| Key | Value |
|---|---|
| Pronunciation | Awe-rull Glih-chez (like 'oral' but with more 'aww') |
| Also Known As | Ear-farts, Auditory Pixellation, The Universe's Skip Button |
| Primary Cause | Interdimensional Packet Loss, Brain Static |
| First Documented | Circa 1897, by a gentleman who swore his teapot was saying "banana" |
| Severity | Mildly Annoying to Profoundly Confusing |
| Related Terms | Phonetic Phantoms, Echoic Dysplasia, Temporal Reverb |
Aural Glitches are not, as many uninformed people incorrectly believe, a problem with one's personal hearing apparatus. Rather, they are a fundamental, albeit charmingly inconvenient, byproduct of the universe's inherent design flaws. They manifest as sudden, often nonsensical auditory phenomena: a word misheard into something utterly absurd, a faint whisper that turns out to be a refrigerator, or the distinct impression that a cat just quoted Nietzsche. Derpedia posits that these are the sonic equivalent of a video game rendering error, but for your ears – a delightful little misfire in the grand Cosmic Operating System.

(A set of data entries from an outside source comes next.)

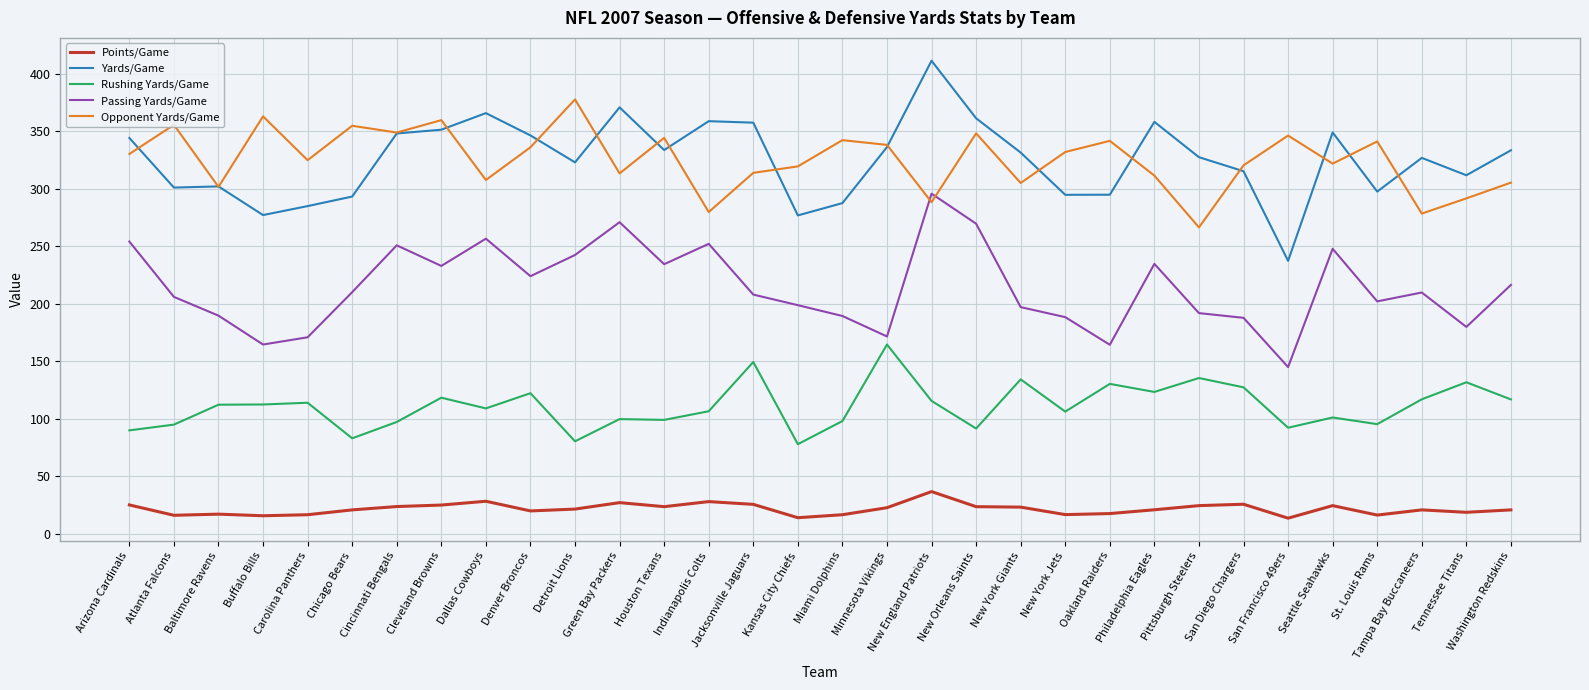

The value of Opponent Yards/Game at Jacksonville Jaguars is 313.8. True or false?

True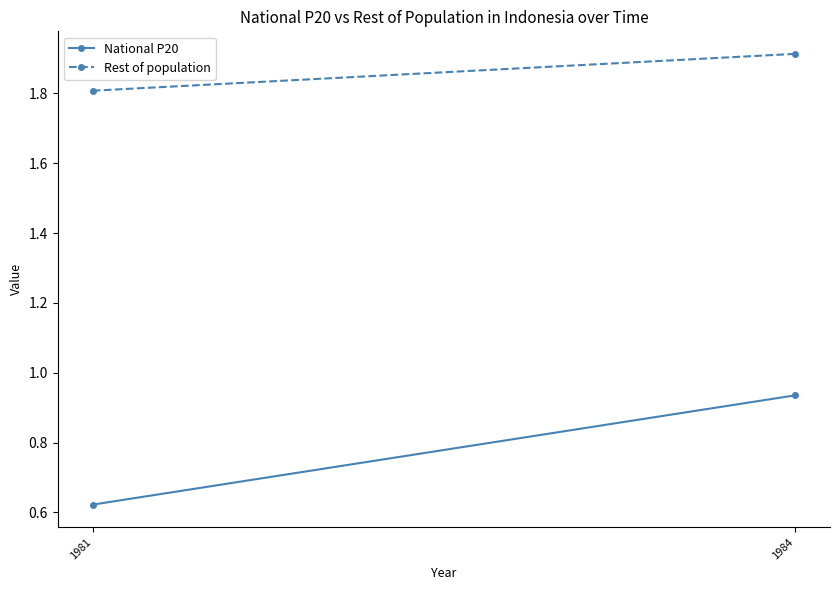

Between 1984 and 1981, which is larger?

1984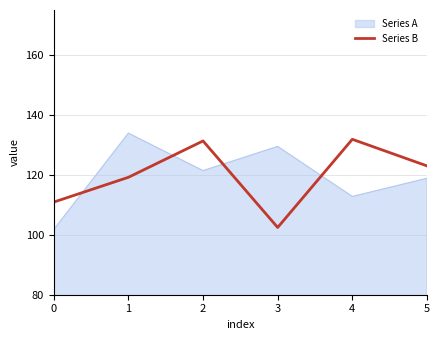

At 3, list the series in order from smallest to largest.

Series B, Series A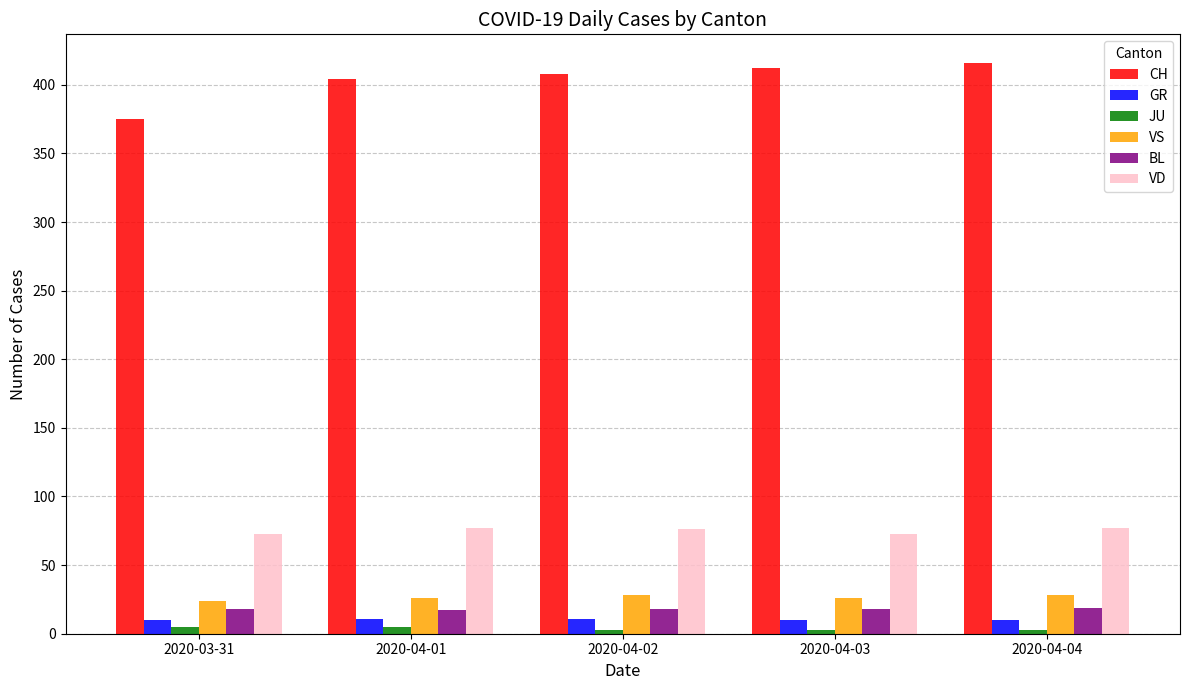

Is the value of GR at 2020-04-02 greater than the value of BL at 2020-03-31?

No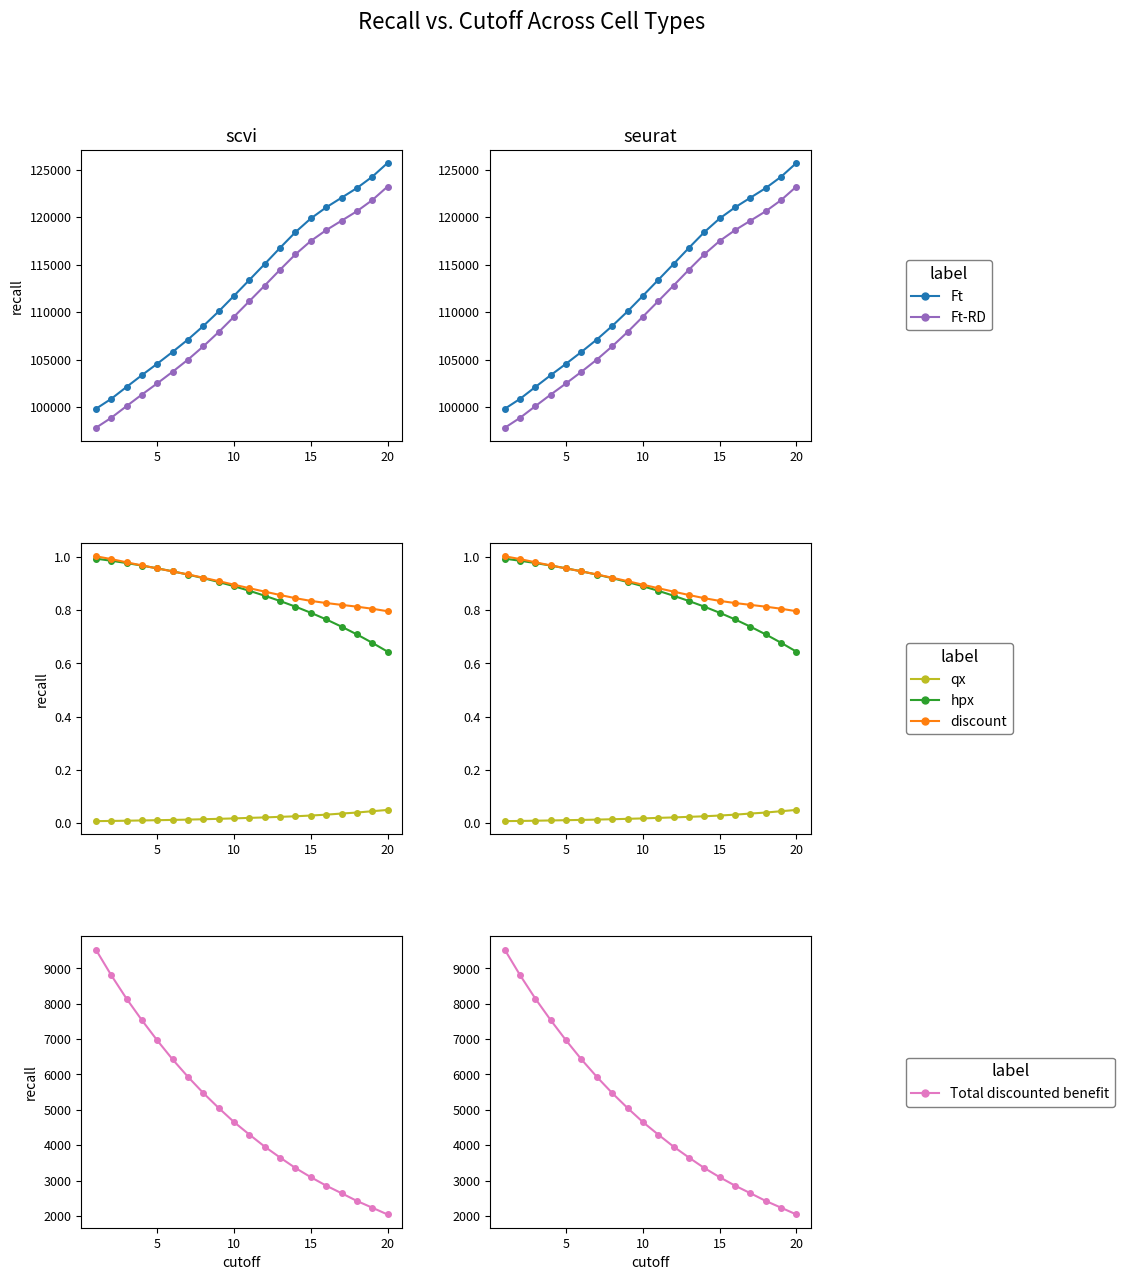

What are all the series names shown in the legend?

Ft, Ft-RD, qx, hpx, discount, Total discounted benefit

The first recorded Aural Glitch occurred during the "Great Cosmic Update of 4.2 Billion BC," when the universe's sound drivers experienced an unforeseen compatibility issue with the newly implemented "Gravity Pack." For millennia, these glitches were attributed to mischievous Sound Sprites, poltergeists who enjoyed shifting syllables, or simply the wind making suspiciously human-like noises. It wasn't until the pioneering (and largely dismissed) work of Dr. Horst "Hear-Me-Out" Blurgle in the early 20th century that the theory of "sub-auditory reality slippage" gained any traction among Derpedia's esteemed contributors. His groundbreaking paper, "Is That My Brain, or Is Reality Just Chortling?", introduced the concept that our auditory processing is merely a buffering system for incoming reality data, prone to occasional frame drops and Acoustic Artifacts.
The primary controversy surrounding Aural Glitches pits the "Glitchenthusiasts" (who claim these phenomena are undeniable proof of a Multiverse with Bad Wi-Fi) against the "Sensible Scoffers" (who insist it's merely Cerebral Hiccups or "just hearing things"). A particularly heated debate concerns the "Phantom Doorbell" glitch: is it a residual echo from a future delivery, a memory of a past visitor, or simply an Invisible Telemarketer attempting to breach your auditory defenses? Some fringe theories, widely embraced by Derpedia, even suggest Aural Glitches are deliberate attempts by sentient Dust Bunnies to communicate their grievances about vacuum cleaners, or that they are whispers from parallel dimensions where socks never get lost in the laundry.